Set down, word for word, every line of the material below from the one containing "background: #a16207 ->" through the one containing "font-size: 14px ->", but none of its pictures.

__Extracted material__
++++++++

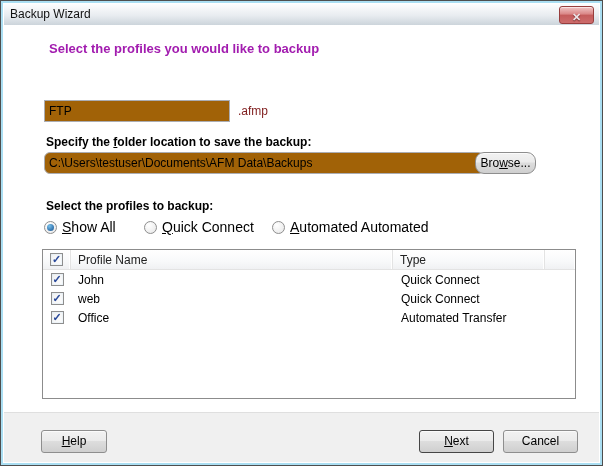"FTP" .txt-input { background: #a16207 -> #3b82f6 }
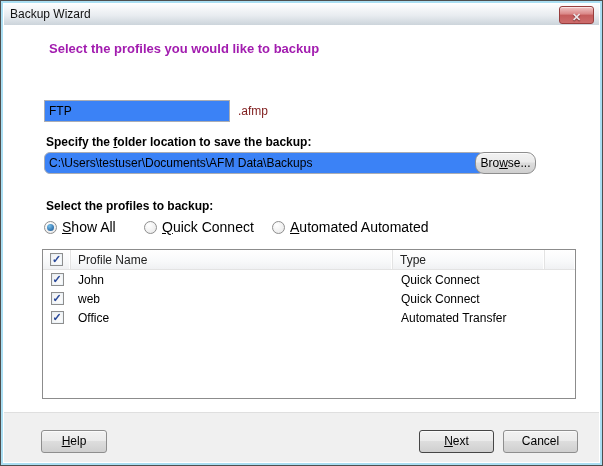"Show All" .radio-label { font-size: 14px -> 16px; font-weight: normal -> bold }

++++++++

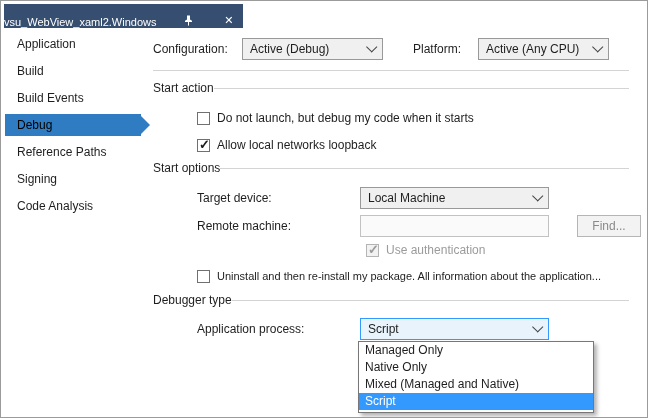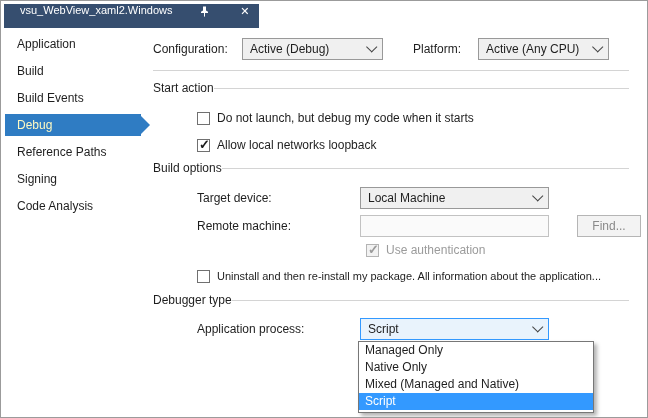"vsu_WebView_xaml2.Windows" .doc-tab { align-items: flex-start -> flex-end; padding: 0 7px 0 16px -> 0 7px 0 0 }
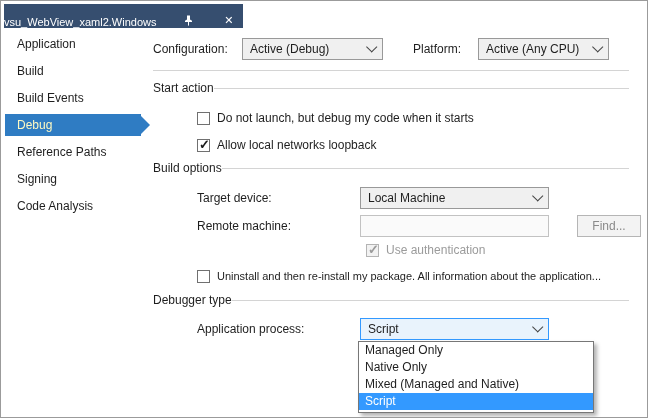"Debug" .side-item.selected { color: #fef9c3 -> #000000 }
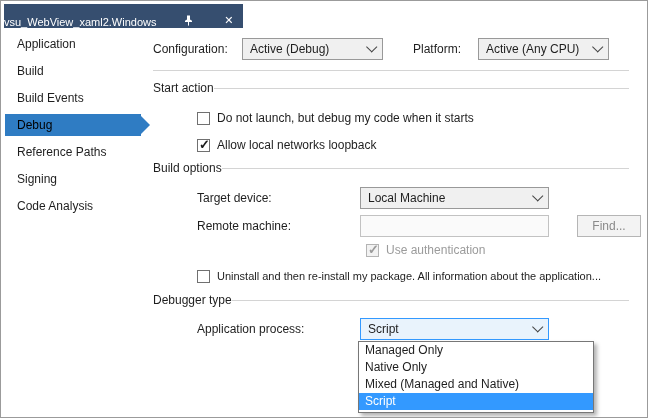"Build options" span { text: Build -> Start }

++++++++

__Solution below__
"FTP" .txt-input { background: #a16207 -> #3b82f6 }
"Show All" .radio-label { font-size: 14px -> 16px; font-weight: normal -> bold }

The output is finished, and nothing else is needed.